1). now we need to manipulate this:
(1/x)+1/(x+2)=2 -----> X CANNOT = 0 OR -2 (NOT IN DOMAIN)
(x+2)+x=2x(x+2)
2x+2=2x^2 + 4x
2x^2+2x-2=0
x^2+x-1=0
NB/// (1/x)+1/(x+2)=2 IS NOT THE SAME AS x^2+x-1=0 HOWEVER, THEY HAVE THE SAME ROOTS:
use quadratic formula, and u should get:
x= (-1+root5)/2 OR = (-1-root5)/2
2.
3^(x^2) = 27
take logs of both sides
log(3^(x^2)) = log(3^3), as 27 = 3^3
x^2*(log3) = 3*(log3) by log laws
x^2=3
ie x= root3 OR x=-root3
others:
1. taking 'log' to mean 'log base 10' - NOT the natural logarithm:
(logx)(logx)=log(x^2)
(logx)(logx)=2(logx) by log laws
(logx)(logx)-2(logx)=0
(logx)[(logx)-2]=0
thus, logx = 0 OR logx=2
x=10^0 OR x = 10^2
ie: x=1 OR x=100
2. AS with before, we need to make an eq2uationw ith the same roots [will not be an equivalent equation]

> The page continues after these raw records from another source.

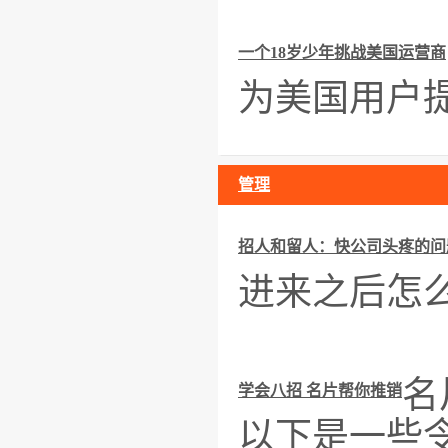
一个18岁少年挑战美国运营商
为美国用户
管理
招人和留人：快公司头疼的问
进来之后怎
名
学会八招 名片帮你推销
以下是一些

thus 1/(x-3)-1/(x-4)=1/(x-5) ------------>X CANNOT = 3,4 OR 5
multiply everything by (x-3)(x-4)(x-5) and rearrange to get:
x^2-6x+7=0
uusing quadratic formula:
x= (3+root2) OR x=3-root2
3. Not sure how to handle this, at first sight, but upon looking at the graph, it is clear the result is x=0 or x=2
4. Im pretty sure that has no solutions - the left hand side is always positive, as 1/(root of anything) is positive, yet the RHS is negative, thus it will never hold - sketching the graph also yields there ARE NO REAL ROOTS
Hope that helped, and my steps can be easily followed